We could grow up Christians, Muslims, Jews, practice curanderismo or Santería, study Kabbalah, but most of us will only understand the narrative frame, that is, the basic structure of that system. And even if you knew the math, physics is so specialized that you would have to choose a particular focus in your research, while the rest of the physics story would still be presented to you as “givens”. If you enter the physics discourse community, space-time is a given.

But this is what makes us human:

We have two stories.

And both of these stories have thousands –maybe millions of micro stories  –all of which reinforce the meaning of our two stories.

If you believe God is real and He watches over you like a father from His throne in heaven, and if He controls your fate, you will find so much order in the universe that if you do something sinful against God, you will filter out other possibilities of the future and make sure that God punishes you.

What you believe about your stories is constantly confirmed by your experience.

Confirmation bias is real, and you’re even doing it now.
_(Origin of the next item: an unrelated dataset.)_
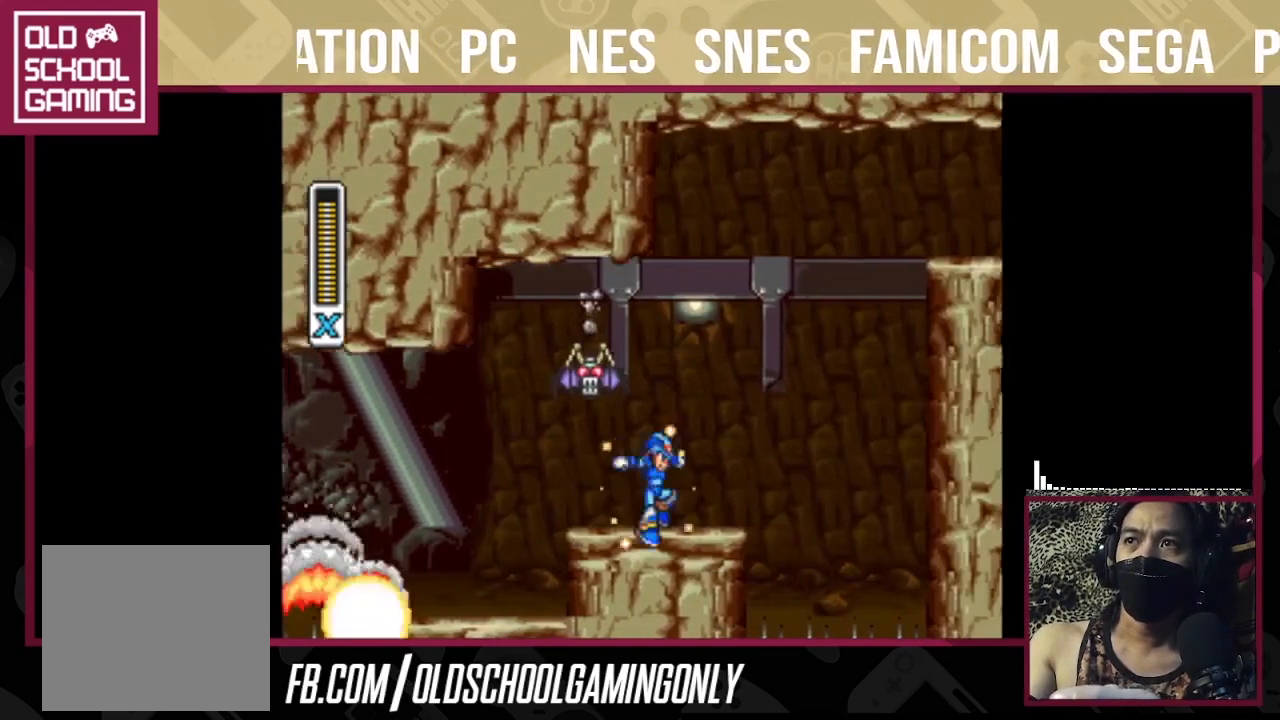
{"buttons": ["TRIANGLE"], "right_stick": "center", "events": [[133, "CROSS", "down"], [133, "SQUARE", "down"], [300, "CROSS", "up"], [300, "SQUARE", "up"], [300, "TRIANGLE", "up"], [367, "TRIANGLE", "down"]]}
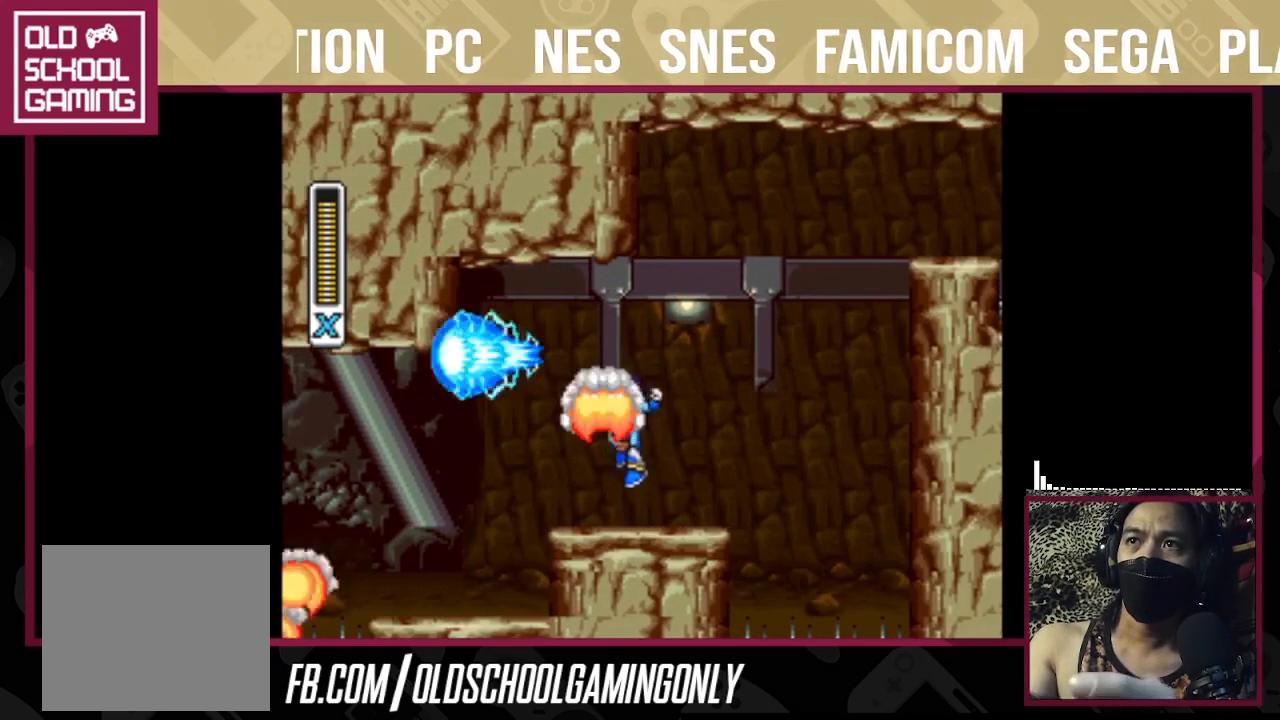
{"buttons": ["TRIANGLE"], "right_stick": "center", "events": []}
If you believe that this class will be a great experience, you’ll find confirmation of that over the next seven weeks. If you believe this class is stupid, and you’re only taking it because you need another class and it fit into your schedule, the stupidity will be confirmed at every step.

Before we go further into our discussion, here’s another premise I ask you to accept:

You don’t have a brain.

Ask me about this in our first Live Class.


Everything You Know About Yourself, Science, and Religion is False.

You don’t have a brain. You have a story about this thing called a brain, which is made up by the brain. The brain makes up a story about itself, but it’s certainly not true. You don’t even have one.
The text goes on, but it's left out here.